Collected material:
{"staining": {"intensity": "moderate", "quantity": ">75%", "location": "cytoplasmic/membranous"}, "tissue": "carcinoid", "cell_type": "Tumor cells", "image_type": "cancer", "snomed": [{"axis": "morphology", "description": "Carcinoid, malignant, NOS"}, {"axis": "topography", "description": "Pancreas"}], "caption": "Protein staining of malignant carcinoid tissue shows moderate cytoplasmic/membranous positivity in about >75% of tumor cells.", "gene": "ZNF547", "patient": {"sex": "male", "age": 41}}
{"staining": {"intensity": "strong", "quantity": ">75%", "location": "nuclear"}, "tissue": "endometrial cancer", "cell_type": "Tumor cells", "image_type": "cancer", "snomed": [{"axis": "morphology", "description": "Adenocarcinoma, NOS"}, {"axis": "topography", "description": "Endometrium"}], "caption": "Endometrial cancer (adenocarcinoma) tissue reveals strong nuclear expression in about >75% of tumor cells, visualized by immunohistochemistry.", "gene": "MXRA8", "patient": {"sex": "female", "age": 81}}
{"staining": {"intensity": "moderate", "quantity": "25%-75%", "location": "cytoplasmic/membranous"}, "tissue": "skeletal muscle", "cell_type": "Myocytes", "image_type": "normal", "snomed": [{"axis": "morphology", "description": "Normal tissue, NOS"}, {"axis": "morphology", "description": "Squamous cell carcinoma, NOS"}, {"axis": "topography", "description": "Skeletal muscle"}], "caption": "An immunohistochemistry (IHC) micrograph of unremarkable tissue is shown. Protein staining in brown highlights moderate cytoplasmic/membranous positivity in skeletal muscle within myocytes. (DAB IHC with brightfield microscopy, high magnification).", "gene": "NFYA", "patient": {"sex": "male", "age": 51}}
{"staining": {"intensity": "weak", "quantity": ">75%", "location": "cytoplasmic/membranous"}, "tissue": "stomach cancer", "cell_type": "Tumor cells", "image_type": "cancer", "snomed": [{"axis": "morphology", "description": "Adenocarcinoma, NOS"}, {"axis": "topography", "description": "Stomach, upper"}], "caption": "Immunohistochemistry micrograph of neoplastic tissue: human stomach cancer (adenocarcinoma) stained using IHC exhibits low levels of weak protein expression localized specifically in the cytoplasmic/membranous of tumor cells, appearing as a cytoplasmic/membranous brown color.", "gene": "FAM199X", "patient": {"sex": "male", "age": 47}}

Work to complete:
Transcribe the material exactly, so that no line is lost or altered.

Task answer:
{"staining": {"intensity": "moderate", "quantity": ">75%", "location": "cytoplasmic/membranous"}, "tissue": "carcinoid", "cell_type": "Tumor cells", "image_type": "cancer", "snomed": [{"axis": "morphology", "description": "Carcinoid, malignant, NOS"}, {"axis": "topography", "description": "Pancreas"}], "caption": "Protein staining of malignant carcinoid tissue shows moderate cytoplasmic/membranous positivity in about >75% of tumor cells.", "gene": "ZNF547", "patient": {"sex": "male", "age": 41}}
{"staining": {"intensity": "strong", "quantity": ">75%", "location": "nuclear"}, "tissue": "endometrial cancer", "cell_type": "Tumor cells", "image_type": "cancer", "snomed": [{"axis": "morphology", "description": "Adenocarcinoma, NOS"}, {"axis": "topography", "description": "Endometrium"}], "caption": "Endometrial cancer (adenocarcinoma) tissue reveals strong nuclear expression in about >75% of tumor cells, visualized by immunohistochemistry.", "gene": "MXRA8", "patient": {"sex": "female", "age": 81}}
{"staining": {"intensity": "moderate", "quantity": "25%-75%", "location": "cytoplasmic/membranous"}, "tissue": "skeletal muscle", "cell_type": "Myocytes", "image_type": "normal", "snomed": [{"axis": "morphology", "description": "Normal tissue, NOS"}, {"axis": "morphology", "description": "Squamous cell carcinoma, NOS"}, {"axis": "topography", "description": "Skeletal muscle"}], "caption": "An immunohistochemistry (IHC) micrograph of unremarkable tissue is shown. Protein staining in brown highlights moderate cytoplasmic/membranous positivity in skeletal muscle within myocytes. (DAB IHC with brightfield microscopy, high magnification).", "gene": "NFYA", "patient": {"sex": "male", "age": 51}}
{"staining": {"intensity": "weak", "quantity": ">75%", "location": "cytoplasmic/membranous"}, "tissue": "stomach cancer", "cell_type": "Tumor cells", "image_type": "cancer", "snomed": [{"axis": "morphology", "description": "Adenocarcinoma, NOS"}, {"axis": "topography", "description": "Stomach, upper"}], "caption": "Immunohistochemistry micrograph of neoplastic tissue: human stomach cancer (adenocarcinoma) stained using IHC exhibits low levels of weak protein expression localized specifically in the cytoplasmic/membranous of tumor cells, appearing as a cytoplasmic/membranous brown color.", "gene": "FAM199X", "patient": {"sex": "male", "age": 47}}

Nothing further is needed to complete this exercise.